On 4 May, Italian Prime Minister Giorgia Meloni awarded eastern Libyan strongman Khalifa Haftar a meeting in Rome where she offered to invest in eastern Libya – since 2015 For years, the country has been divided into two rivals, east and west – in return for action against smugglers.

Haftar appears to be trying to cash in on his deal. On June 4, his allies imposed a temporary night-time curfew to deter smugglers. Security forces have carried out raids on towns bordering Egypt. They claim to have found 1,000 people in farms and houses waiting to be taken to the Mediterranean. Ships and ports used by smugglers were destroyed.

Deputy Interior Minister Faraj Egaim, one of Libya’s power brokers, urged the public to report smugglers and appealed for help from the tribes that control Libya’s borders.

Some of those arrested earlier this month – as many as 4,000 – were forced to walk across the Egyptian border to Musaed on the grounds that they were there illegally. The violence involved, including the death of a young boy, has sparked outcry.

Thousands of migrants and asylum seekers, including pregnant women and children, were subjected to mass “arbitrary arrests and deportations” across the country by the United Nations Support Mission in Libya (UNSMIL) on Monday without identifying culprits. ’ expressed concern that they were allegedly detained in overcrowded and unsanitary conditions. The statement said the movement “is accompanied by a disturbing rise in hate speech and racist rhetoric against foreigners online and in the media.”

But the harrowing boat trip from Tobruk shows that Haftar and his sons have not stopped the smuggling trade. A better way to stem the flow, many say, is to monitor incoming Syrian civilian flights carrying Syrians, Bangladeshis and Pakistanis.

According to the Egyptian media, Haftar’s difficulty lies in the fact that his cruel order was not issued to the Butnan area where the port of Tobruk is located, which reflects that the Libyan National Army he leads is actually an ideologically flexible and loose alliance of militias. . Butnan is primarily home to the Obeidat tribe, which used to be Haftar’s supporters. Though adept at dealing with Libya’s many tribes, Haftar and his sons have encountered fierce resistance in their crackdown on smuggling and border posts.
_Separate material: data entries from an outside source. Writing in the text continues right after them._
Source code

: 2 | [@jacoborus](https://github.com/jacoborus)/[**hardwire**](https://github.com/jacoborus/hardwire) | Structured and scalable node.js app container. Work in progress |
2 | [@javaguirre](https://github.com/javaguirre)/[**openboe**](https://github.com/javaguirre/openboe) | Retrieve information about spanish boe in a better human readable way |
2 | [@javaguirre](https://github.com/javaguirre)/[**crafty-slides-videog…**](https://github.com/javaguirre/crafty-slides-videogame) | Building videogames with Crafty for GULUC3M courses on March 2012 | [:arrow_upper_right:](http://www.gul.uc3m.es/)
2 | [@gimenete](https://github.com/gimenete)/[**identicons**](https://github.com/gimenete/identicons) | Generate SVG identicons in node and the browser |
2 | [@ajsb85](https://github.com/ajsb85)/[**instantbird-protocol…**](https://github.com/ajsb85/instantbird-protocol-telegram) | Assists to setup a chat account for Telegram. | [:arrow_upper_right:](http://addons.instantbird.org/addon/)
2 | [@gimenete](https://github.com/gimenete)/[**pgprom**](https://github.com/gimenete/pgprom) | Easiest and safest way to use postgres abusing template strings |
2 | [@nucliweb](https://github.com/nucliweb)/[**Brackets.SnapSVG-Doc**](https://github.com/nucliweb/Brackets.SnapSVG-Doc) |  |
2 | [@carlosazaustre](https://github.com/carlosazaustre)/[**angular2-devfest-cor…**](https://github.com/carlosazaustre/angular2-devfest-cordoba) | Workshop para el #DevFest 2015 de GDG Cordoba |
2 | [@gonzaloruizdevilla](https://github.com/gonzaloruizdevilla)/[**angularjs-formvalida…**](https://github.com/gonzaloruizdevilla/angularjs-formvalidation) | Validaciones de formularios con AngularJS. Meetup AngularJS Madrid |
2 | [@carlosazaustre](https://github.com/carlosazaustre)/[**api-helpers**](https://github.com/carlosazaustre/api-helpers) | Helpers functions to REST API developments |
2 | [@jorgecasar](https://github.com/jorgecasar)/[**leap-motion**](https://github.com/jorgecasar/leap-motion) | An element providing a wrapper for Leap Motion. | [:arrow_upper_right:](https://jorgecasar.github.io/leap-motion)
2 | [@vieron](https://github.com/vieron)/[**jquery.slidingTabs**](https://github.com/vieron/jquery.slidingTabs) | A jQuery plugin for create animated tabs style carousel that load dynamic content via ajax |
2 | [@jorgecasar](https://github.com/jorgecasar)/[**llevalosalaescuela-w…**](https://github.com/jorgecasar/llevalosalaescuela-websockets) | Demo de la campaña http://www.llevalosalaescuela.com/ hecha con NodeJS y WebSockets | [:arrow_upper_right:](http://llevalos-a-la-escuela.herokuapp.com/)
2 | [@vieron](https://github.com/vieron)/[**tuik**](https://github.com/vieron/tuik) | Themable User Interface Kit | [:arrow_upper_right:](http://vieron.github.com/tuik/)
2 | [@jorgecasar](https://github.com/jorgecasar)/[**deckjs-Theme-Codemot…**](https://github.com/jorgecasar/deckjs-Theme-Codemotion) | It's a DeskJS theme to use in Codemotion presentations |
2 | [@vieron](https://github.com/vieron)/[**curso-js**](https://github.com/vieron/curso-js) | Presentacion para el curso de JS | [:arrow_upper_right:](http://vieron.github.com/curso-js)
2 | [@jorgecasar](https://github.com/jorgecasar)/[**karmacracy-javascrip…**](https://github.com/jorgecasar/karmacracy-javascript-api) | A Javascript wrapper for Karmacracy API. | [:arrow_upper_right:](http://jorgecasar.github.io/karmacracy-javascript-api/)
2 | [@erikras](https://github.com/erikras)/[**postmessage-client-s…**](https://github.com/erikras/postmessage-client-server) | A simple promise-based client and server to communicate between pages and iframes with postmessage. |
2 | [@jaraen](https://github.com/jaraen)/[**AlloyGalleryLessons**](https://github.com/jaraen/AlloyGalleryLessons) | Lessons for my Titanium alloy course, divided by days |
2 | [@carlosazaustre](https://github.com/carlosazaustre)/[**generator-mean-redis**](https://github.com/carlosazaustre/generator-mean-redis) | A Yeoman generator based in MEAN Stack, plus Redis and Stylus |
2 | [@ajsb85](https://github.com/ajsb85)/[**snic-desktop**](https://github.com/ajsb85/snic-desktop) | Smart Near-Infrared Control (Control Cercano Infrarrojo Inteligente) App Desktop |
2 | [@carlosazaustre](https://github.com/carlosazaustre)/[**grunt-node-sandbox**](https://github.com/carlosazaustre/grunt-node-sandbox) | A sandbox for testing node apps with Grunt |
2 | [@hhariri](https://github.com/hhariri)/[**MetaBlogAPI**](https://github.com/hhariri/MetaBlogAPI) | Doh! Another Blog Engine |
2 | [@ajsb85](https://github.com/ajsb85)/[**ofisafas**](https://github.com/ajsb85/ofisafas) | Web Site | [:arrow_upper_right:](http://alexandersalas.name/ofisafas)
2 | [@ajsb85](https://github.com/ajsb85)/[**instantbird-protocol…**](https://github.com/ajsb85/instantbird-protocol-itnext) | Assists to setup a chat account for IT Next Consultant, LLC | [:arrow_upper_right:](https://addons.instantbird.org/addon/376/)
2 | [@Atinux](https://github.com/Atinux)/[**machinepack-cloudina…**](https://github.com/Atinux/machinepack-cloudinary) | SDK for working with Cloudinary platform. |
The United Nations estimates there are 680,000 migrants in Libya, some hoping to take a boat to Europe while others work full-time in Libya. The United Nations International Organization for Migration said nearly 3,800 people died in and on migration routes from and within the Middle East and North Africa region last year, the highest number since 2017. Around 105,000 migrants and asylum seekers will arrive in Italy by sea in 2022. From this year to June, there were 54 000 people who just arrived in Hong Kong, double the number in the same period last year. A growing number are coming from eastern Libya.

The continued absence of an authoritative unified national government has diminished the chances of the Europeans finding an effective Libyan ally to control the flow. The two rival governments, East and West, have existed since 2015. A last U.N.-brokered attempt to strengthen the two sides to hold unified presidential and parliamentary elections failed ahead of the December 2021 election date. This existed long ago with no national reconciliation process, empowered civil society, finalized constitution or agreement on the allocation of Libya’s vast resources. Neither the House of Representatives, Libya’s parliament in the east, led by veteran Aguila Saleh, or its broad counterpart, the Council of State in the west, can make the necessary compromises over order or candidacy, especially since the election risks losing power and patronage.

A fresh attempt to agree on the basis for this December’s elections, just brokered in Morocco, also looks likely to fail, putting pressure on the latest UN envoy, Abdoulaye al-Batili, to come up with a plan to break the impasse. But ultimately he needs a collective European leadership to engage Libya again, rather than relying on malign actors and schemes to criminalize those trying to claim asylum.